• _Collection entries_

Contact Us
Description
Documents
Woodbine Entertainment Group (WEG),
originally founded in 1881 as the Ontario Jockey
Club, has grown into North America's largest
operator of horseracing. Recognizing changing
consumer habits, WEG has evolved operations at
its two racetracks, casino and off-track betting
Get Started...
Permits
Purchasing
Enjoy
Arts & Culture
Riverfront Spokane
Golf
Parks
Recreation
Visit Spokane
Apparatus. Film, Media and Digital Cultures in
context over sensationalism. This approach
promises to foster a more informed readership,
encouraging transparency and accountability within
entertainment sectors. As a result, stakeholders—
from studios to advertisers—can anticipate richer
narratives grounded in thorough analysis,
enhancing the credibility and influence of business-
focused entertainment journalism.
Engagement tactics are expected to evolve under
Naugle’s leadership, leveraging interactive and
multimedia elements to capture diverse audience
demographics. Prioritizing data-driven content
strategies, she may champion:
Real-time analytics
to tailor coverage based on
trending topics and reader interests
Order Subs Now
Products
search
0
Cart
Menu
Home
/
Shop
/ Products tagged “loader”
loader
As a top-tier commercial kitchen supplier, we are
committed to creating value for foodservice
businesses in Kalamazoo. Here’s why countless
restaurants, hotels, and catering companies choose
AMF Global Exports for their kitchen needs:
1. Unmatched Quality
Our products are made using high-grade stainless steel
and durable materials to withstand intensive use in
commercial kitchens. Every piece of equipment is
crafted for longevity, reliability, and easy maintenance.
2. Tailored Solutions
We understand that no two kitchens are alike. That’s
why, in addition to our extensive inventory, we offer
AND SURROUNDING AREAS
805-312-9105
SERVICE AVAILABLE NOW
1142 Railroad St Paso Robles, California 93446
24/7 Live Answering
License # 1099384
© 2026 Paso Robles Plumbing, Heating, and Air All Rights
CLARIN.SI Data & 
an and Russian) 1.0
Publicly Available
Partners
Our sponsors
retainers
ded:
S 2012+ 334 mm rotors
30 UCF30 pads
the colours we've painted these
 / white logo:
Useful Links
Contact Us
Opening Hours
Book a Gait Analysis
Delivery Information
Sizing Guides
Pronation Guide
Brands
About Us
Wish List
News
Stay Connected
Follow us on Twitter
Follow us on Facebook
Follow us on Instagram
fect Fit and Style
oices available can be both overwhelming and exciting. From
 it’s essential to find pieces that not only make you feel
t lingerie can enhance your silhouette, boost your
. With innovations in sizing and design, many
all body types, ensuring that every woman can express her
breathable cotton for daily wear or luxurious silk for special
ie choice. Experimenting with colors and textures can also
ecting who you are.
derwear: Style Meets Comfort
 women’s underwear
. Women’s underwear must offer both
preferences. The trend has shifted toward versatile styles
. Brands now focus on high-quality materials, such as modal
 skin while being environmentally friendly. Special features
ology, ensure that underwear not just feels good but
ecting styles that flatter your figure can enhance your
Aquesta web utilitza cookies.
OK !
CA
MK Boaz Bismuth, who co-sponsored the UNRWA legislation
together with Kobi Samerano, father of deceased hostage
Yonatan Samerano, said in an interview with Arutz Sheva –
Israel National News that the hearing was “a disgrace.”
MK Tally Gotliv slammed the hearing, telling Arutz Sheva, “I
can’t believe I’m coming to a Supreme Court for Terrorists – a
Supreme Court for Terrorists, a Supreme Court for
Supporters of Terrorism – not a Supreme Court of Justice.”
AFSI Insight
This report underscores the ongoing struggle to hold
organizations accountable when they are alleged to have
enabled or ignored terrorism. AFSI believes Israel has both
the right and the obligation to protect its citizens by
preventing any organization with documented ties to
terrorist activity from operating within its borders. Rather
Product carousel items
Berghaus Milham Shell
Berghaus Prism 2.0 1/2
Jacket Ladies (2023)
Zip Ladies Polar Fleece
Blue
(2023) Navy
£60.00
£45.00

• _Task objective_
Write out the material word for word, from its first line up to and including the line that contains "multimedia elements to".

• _Problem solution_
Contact Us
Description
Documents
Woodbine Entertainment Group (WEG),
originally founded in 1881 as the Ontario Jockey
Club, has grown into North America's largest
operator of horseracing. Recognizing changing
consumer habits, WEG has evolved operations at
its two racetracks, casino and off-track betting
Get Started...
Permits
Purchasing
Enjoy
Arts & Culture
Riverfront Spokane
Golf
Parks
Recreation
Visit Spokane
Apparatus. Film, Media and Digital Cultures in
context over sensationalism. This approach
promises to foster a more informed readership,
encouraging transparency and accountability within
entertainment sectors. As a result, stakeholders—
from studios to advertisers—can anticipate richer
narratives grounded in thorough analysis,
enhancing the credibility and influence of business-
focused entertainment journalism.
Engagement tactics are expected to evolve under
Naugle’s leadership, leveraging interactive and
multimedia elements to capture diverse audience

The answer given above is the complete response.